Using Time-Lapse Photography to Monitor High-Use Backcountry Avalanche Terrain
Diana Saly, M.Sc candidate at Montana State University
On January 14, 2016 an avalanche occurred on the Football Field of Saddle Peak in Southwest Montana. Saddle Peak is a backcountry slope, located immediately adjacent to the Bridger Bowl Ski Area boundary and accessed from the Bridger Bowl Schlassmans Lift. A time-lapse digital SLR camera mounted on an unused gun platform with a clear view of Saddle Peak captured the avalanche. Diana Saly (researcher) and Doug Richmond (Bridger Bowl Patrol Director) met at the gun platform where Richmond was initiating and coordinating the response. The team reviewed the images and assessed skier involvement within minutes of the event. Two skiers were photographed in close proximity to the avalanche during release and resulting avalanche. Both skiers were photographed returning to the ski area boundary following the avalanche and confirmed as not involved. A short video (2 min) was developed to document the January 2016 event and demonstrate the value of this technology for rescue and emergency situations. The data also provides an opportunity to document terrain use in different snowpack and avalanche conditions by travelers in easily accessed back country terrain.
Using GPS Tracking and Psychographic Surveys to Analyze Decision-Making of Lift Access Backcountry Skiers on Saddle Peak, Bridger Mountains, MT
John Sykes, M.Sc candidate at Montana State University
Poor decision-making by educated and experienced backcountry recreationists comprise a large portion of avalanche incidents and fatalities in North America. Previous research on decision-making in avalanche terrain based on accident analysis and user surveys has identified many ‘human factors’, or behavioral patterns that lead to high risk decision-making. Global Positioning System (GPS) tracking provides a quantitative analysis of terrain selection by backcountry users. When combined with a public avalanche forecast and current weather conditions, can estimate the level of risk taken by each user.
Looking Forward to the Winter of 2017-18 in the Pacific NW
Nick Bond, Joint Institute for the Study of the Atmosphere and Ocean
This presentation will review the latest projections for the weather in the Pacific NW during the upcoming winter in the context of the data record over the last few decades. The topics to be covered include probable seasonal mean anomalies in temperature and precipitation, and tendencies related to episodic events such as floods and windstorms.
Snow Algae and Citizen Science in the North Cascades
Robin Kodner, Kodner Lab at Western Washington University
Robin Kodner has been an assistant professor of Biology at Western Washington University since 2012. She earned her PhD at Harvard University followed by a post-doctoral fellowship at the University of Washington Friday Harbor Labs and School of Oceanography.
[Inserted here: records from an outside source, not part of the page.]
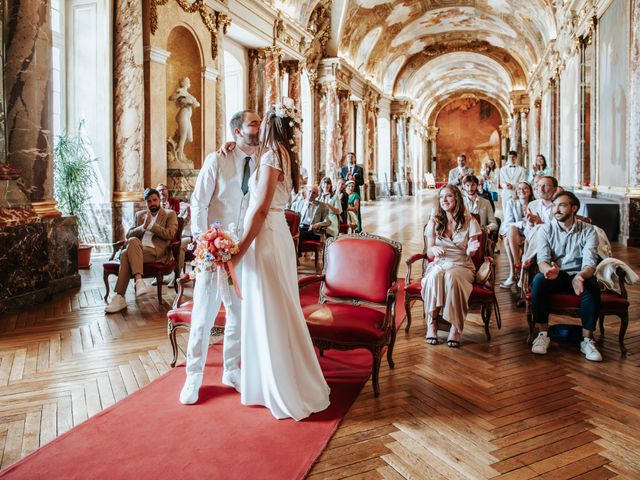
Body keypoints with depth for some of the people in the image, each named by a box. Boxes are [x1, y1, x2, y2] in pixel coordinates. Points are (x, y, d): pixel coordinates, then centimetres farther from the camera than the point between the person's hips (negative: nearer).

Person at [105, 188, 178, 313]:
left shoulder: (170, 214, 13)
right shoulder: (140, 215, 25)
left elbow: (170, 234, -3)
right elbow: (128, 235, 15)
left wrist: (151, 225, -8)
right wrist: (143, 227, -3)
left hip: (156, 251, -4)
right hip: (138, 250, 4)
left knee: (126, 254, -30)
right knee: (133, 241, -33)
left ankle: (120, 297, -31)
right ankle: (139, 281, -41)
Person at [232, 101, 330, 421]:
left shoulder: (272, 157, -13)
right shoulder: (286, 156, 14)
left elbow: (261, 209, -19)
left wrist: (240, 250, -15)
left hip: (265, 239, -9)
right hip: (278, 235, 9)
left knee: (269, 313, 0)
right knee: (277, 311, 16)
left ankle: (286, 393, 13)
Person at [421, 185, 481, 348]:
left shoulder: (469, 221, 5)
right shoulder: (434, 221, 9)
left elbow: (469, 253, 1)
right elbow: (429, 253, 7)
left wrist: (471, 249, -23)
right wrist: (434, 250, -18)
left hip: (462, 265, -1)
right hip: (439, 263, 2)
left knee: (451, 277, -38)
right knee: (434, 276, -36)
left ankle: (456, 328, -27)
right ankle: (431, 323, -26)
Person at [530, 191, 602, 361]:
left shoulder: (588, 231, -2)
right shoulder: (546, 229, 0)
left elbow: (590, 263, -14)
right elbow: (542, 260, -12)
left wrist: (580, 276, -39)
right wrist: (549, 270, -37)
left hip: (578, 276, 0)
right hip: (554, 276, 0)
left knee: (591, 285, -34)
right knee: (538, 280, -33)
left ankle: (587, 340, -22)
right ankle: (543, 334, -22)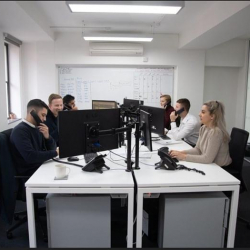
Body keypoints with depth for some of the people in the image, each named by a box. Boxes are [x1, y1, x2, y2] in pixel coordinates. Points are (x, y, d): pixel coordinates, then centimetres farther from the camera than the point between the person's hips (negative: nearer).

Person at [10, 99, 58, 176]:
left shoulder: (38, 128, 9)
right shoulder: (20, 131, -15)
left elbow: (52, 148, 9)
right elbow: (30, 156, -26)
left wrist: (47, 137, -10)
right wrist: (55, 153, -21)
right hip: (30, 174, -7)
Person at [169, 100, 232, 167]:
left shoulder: (216, 132, -23)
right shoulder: (203, 128, 0)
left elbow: (207, 159, -24)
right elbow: (197, 149, 7)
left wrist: (184, 156, -22)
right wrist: (181, 152, -8)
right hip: (209, 165, 6)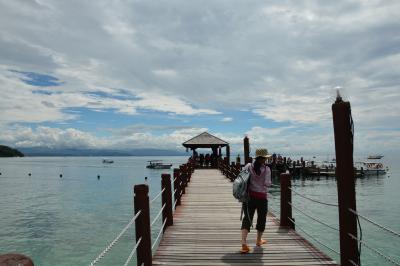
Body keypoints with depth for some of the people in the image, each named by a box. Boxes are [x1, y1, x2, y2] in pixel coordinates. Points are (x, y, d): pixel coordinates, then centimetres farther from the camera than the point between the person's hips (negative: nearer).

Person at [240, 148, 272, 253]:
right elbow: (267, 183, -13)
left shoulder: (248, 166, -2)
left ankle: (244, 243, -10)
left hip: (249, 195, 2)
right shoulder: (266, 169, -10)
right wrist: (269, 183, 8)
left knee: (247, 218, 4)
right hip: (261, 197, -2)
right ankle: (259, 240, 36)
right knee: (261, 218, 19)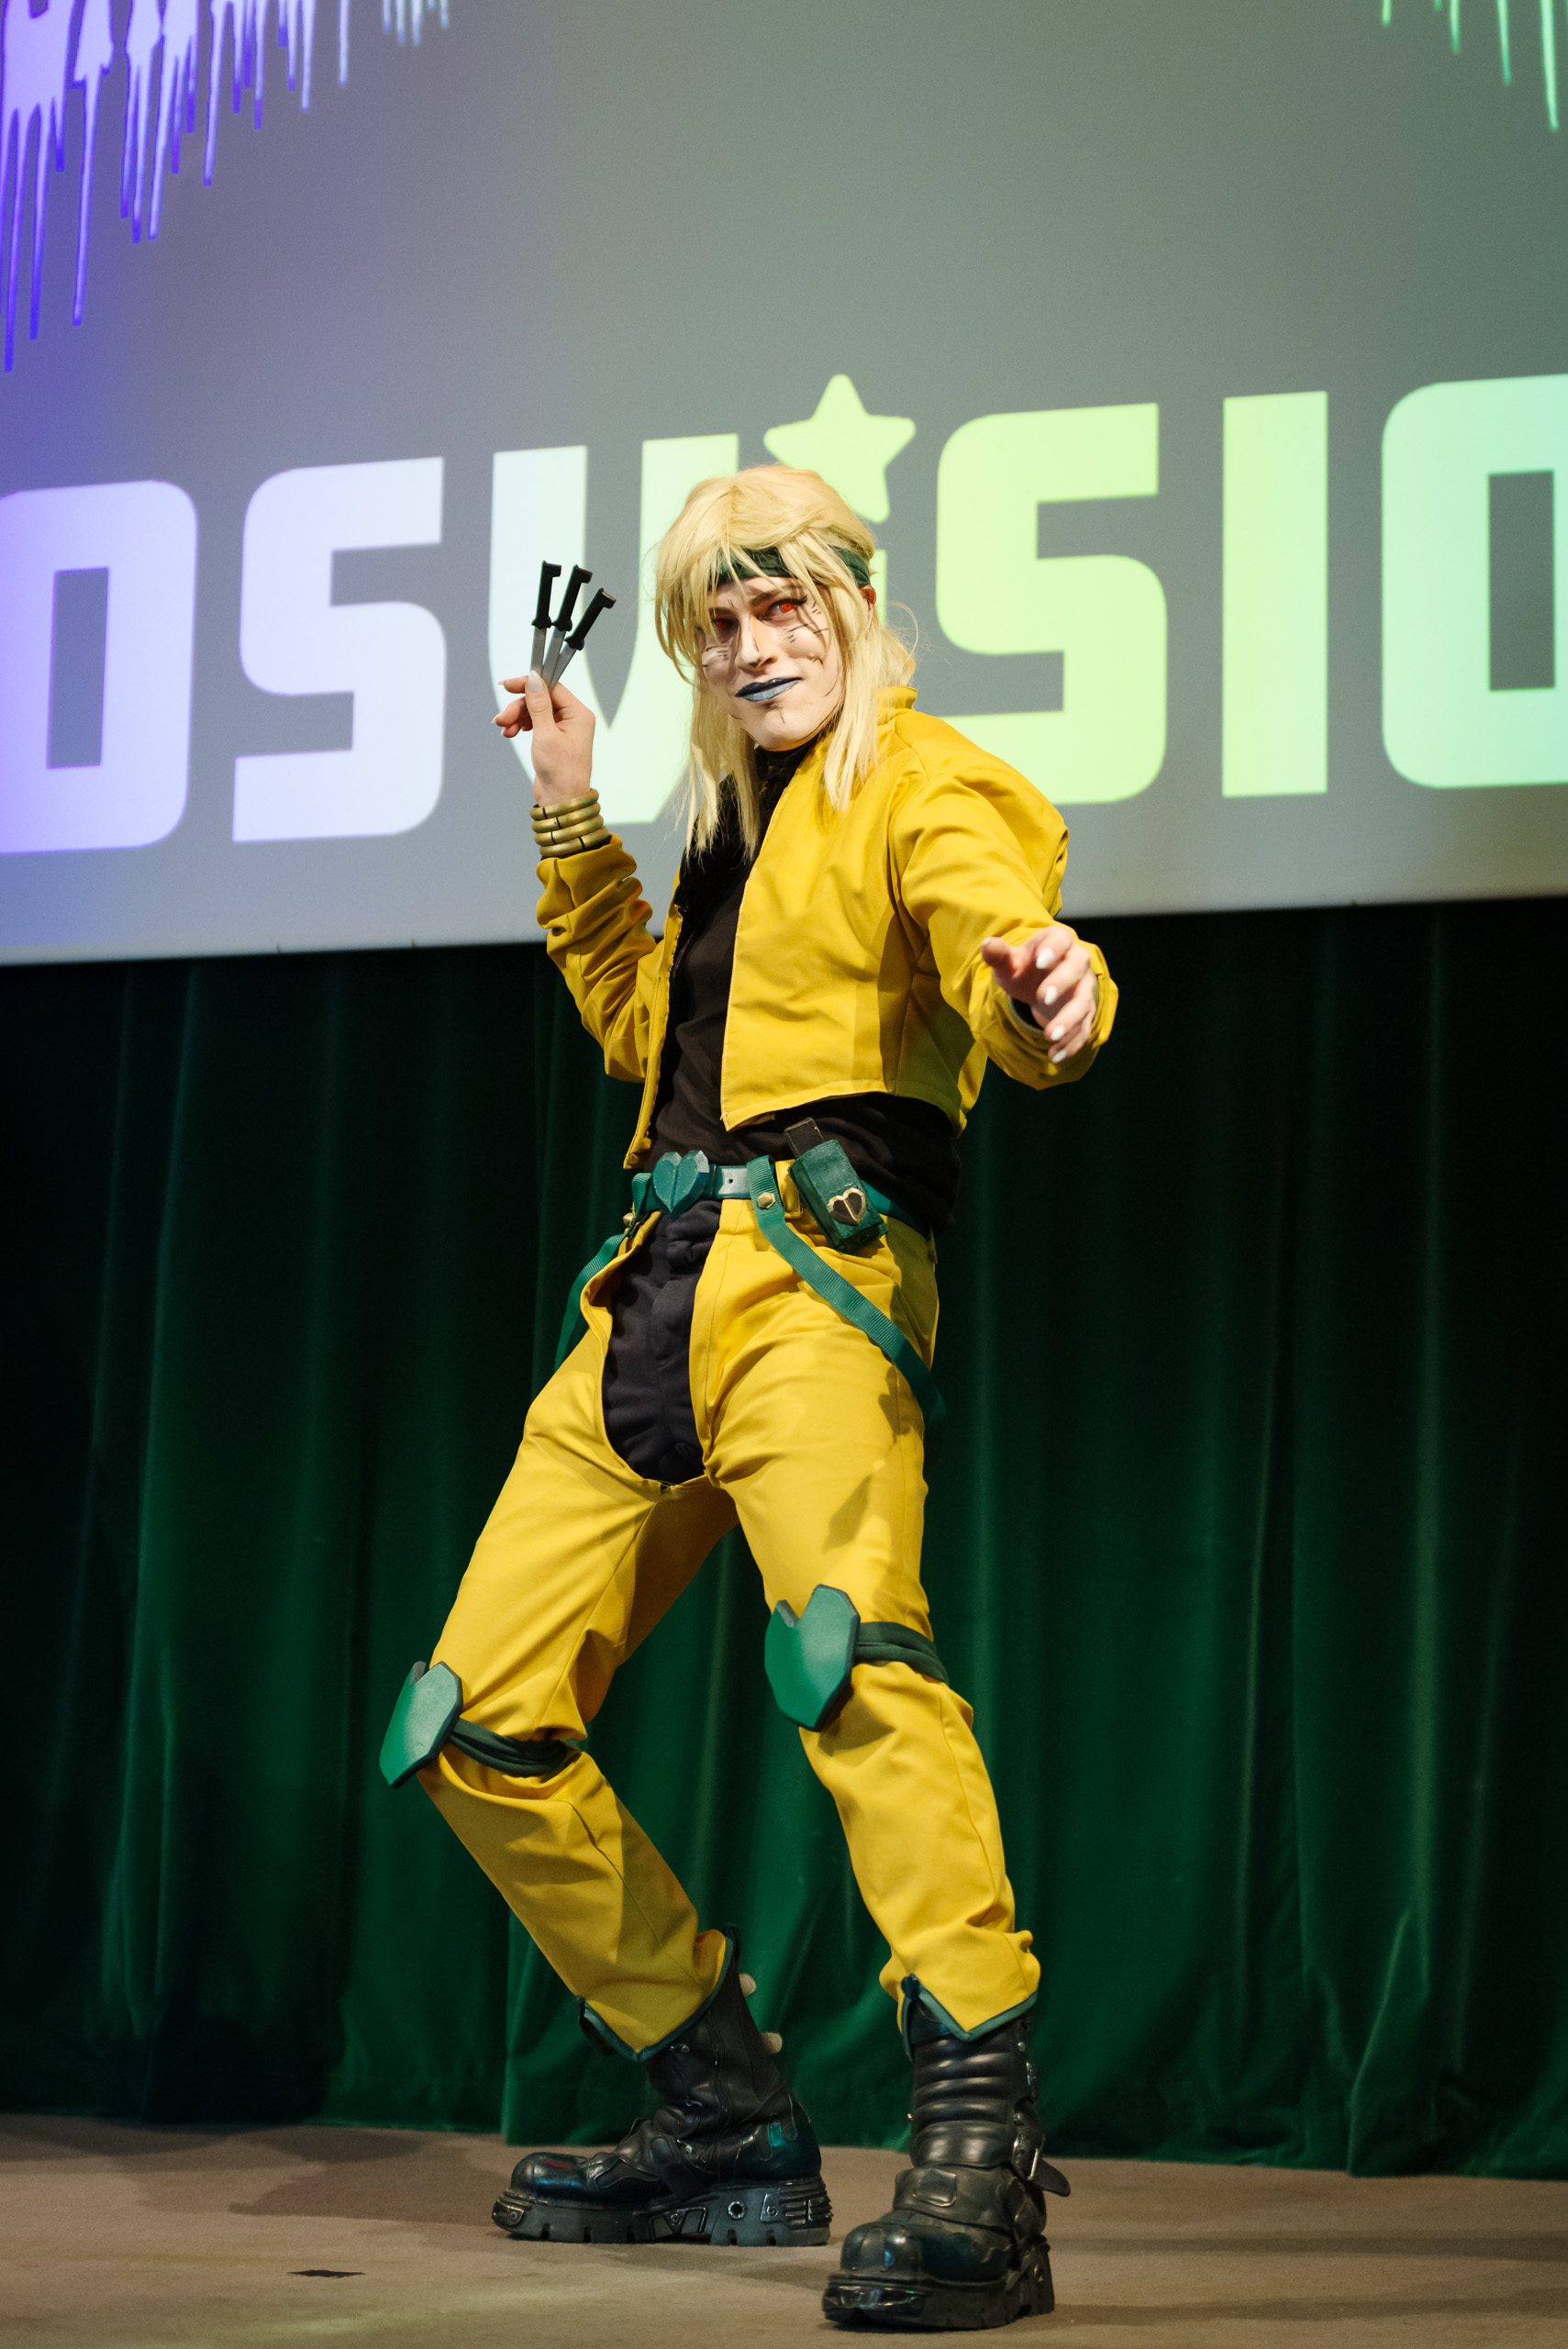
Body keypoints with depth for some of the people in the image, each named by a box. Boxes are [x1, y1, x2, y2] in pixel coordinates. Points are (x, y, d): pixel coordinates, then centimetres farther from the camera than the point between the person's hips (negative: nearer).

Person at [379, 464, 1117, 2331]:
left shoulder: (920, 787, 2)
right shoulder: (744, 816, 27)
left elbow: (999, 954, -18)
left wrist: (1049, 994, -42)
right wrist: (571, 816, 29)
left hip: (813, 1270, -8)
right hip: (655, 1297, 9)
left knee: (846, 1640, -35)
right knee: (478, 1724, 6)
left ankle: (981, 2158, -40)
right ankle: (728, 2127, 15)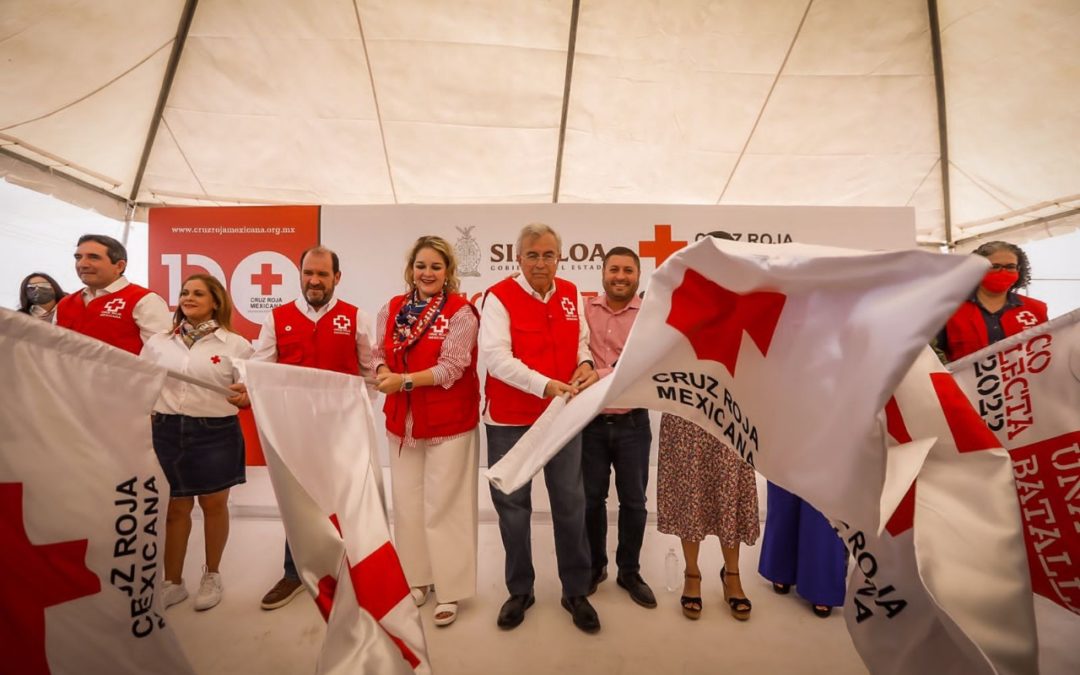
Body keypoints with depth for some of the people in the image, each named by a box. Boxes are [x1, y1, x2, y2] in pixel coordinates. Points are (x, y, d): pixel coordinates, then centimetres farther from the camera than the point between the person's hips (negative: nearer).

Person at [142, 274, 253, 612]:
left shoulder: (235, 345, -2)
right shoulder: (158, 343, 7)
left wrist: (243, 397, -21)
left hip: (216, 433, -2)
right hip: (167, 431, 3)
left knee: (214, 505, 10)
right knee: (175, 508, 12)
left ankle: (212, 575, 29)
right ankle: (172, 582, 28)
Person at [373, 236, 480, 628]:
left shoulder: (461, 313, -11)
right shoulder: (391, 310, 6)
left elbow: (450, 368, -17)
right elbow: (380, 354, 8)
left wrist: (403, 381, -26)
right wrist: (383, 372, -14)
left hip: (448, 422, -5)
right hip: (402, 421, 5)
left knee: (443, 505, 2)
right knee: (407, 502, 14)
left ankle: (450, 589, 18)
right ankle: (416, 577, 33)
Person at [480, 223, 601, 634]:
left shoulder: (571, 294, 5)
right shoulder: (499, 296, -11)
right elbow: (495, 357, -21)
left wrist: (585, 363, -8)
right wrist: (546, 385, -31)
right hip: (510, 419, -3)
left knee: (570, 503, 11)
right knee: (512, 504, 10)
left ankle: (575, 592, 29)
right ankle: (520, 591, 30)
Robin started her research career studying algal evolution over geologic time and moved to studying modern marine algal communities so that we could learn how they are responding to/impacting climate change. Her passion for being in the mountains has led Robin to expand her marine-based research into the mountains, applying the same environmental genomic techniques to study snow algae communities. She is using the snow microbiome as a model to understand how communities evolve in response to climate change.